A wildfire in Monroe County is threatening homes, a business and a piece of history.
Flames are burning dangerously close to a portion of the Trail of Tears - land traveled by Cherokee Indians on a forced march to Oklahoma in the 1800s.
The historic federal land is forcing crews to change their tactics as they fight the fire.
“Because it’s the Trail of Tears … they’re not able to fight it in a traditional way,” said Claude Smith, who has lived nearby in Tellico Beach for 60 years.
Smith's home is one of four that is threatened by the nearby flames. He and his son first noticed the heat from the fire around 6 a.m. Wednesday.
"It looked like molten lava," Smith said.
The fire was about 30 acres in size Wednesday afternoon, but officials said it had burnt about 100 acres and was about 15 percent contained late Wednesday evening. The fire has spread into Cherokee National Forest.

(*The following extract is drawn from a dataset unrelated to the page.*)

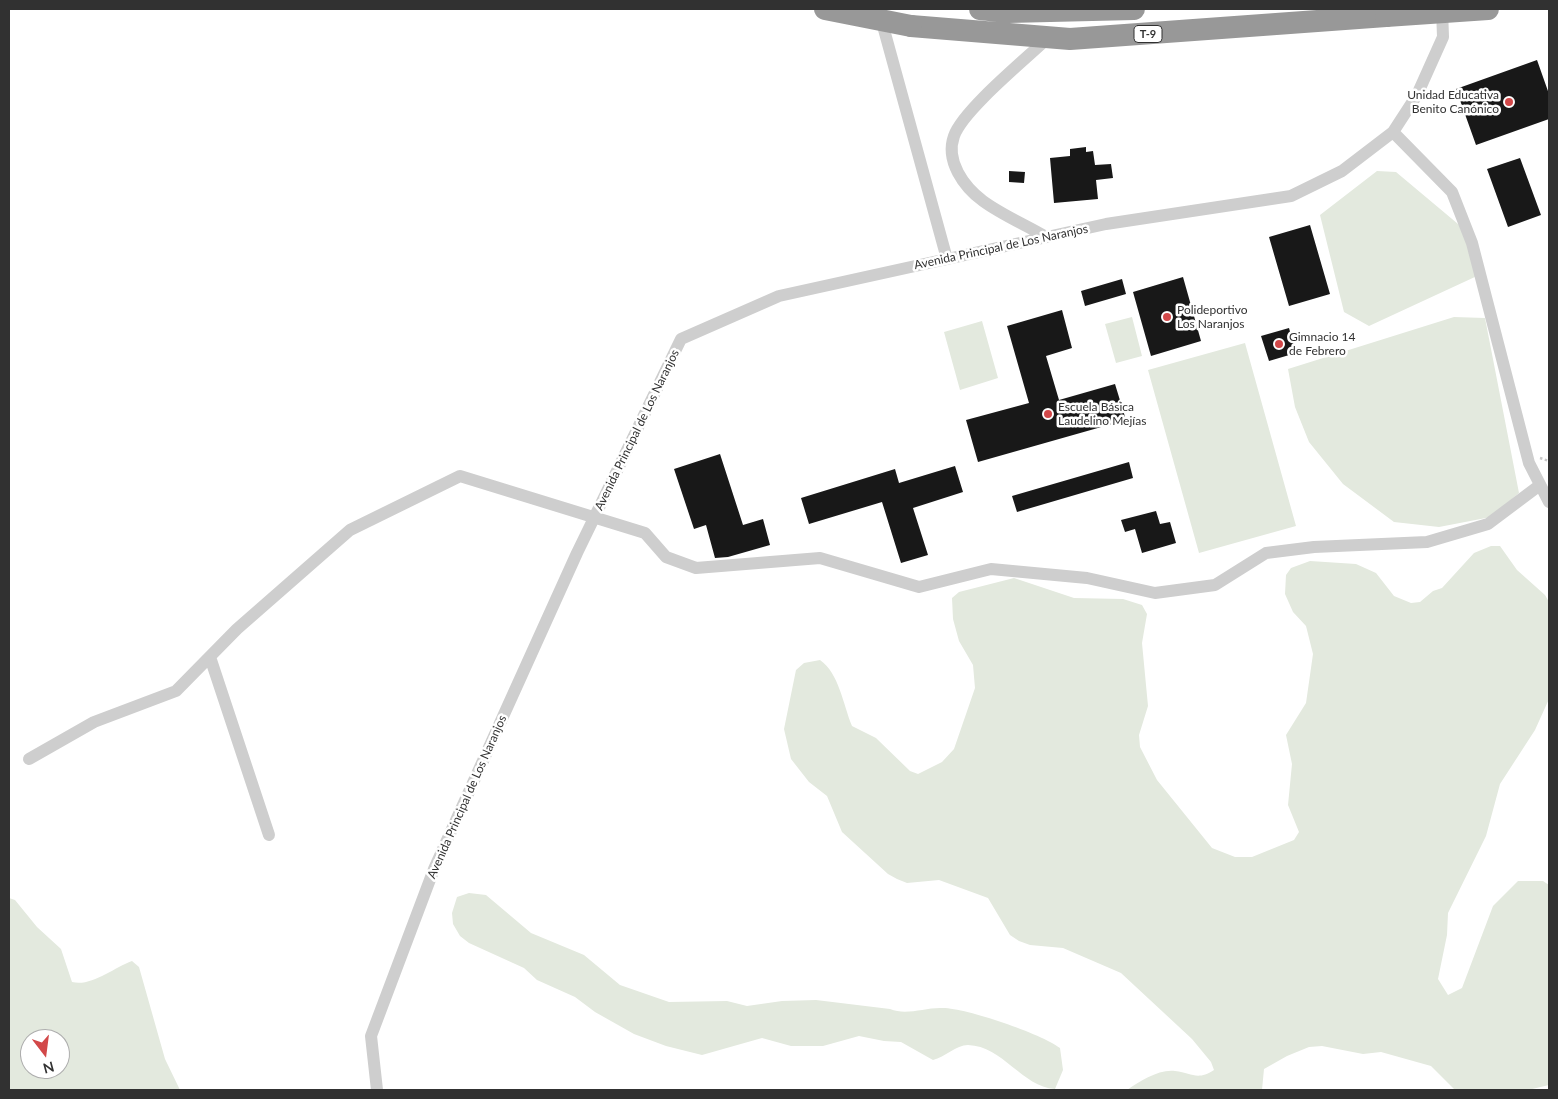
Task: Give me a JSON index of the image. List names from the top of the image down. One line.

Mary Miller with the Cherokee National Forest said the fire underlines a stern warning officials are repeating across much of East Tennessee: no burning.
"It's really unusually dry fall, so we haven't had rain in maybe a month," she said. "In many places on Cherokee National Forest, they's why we have a complete fire ban."
Miller said they don't know exactly how the fire started at this point.
"We haven't had any lightening in the area, so it's likely human caused," she said.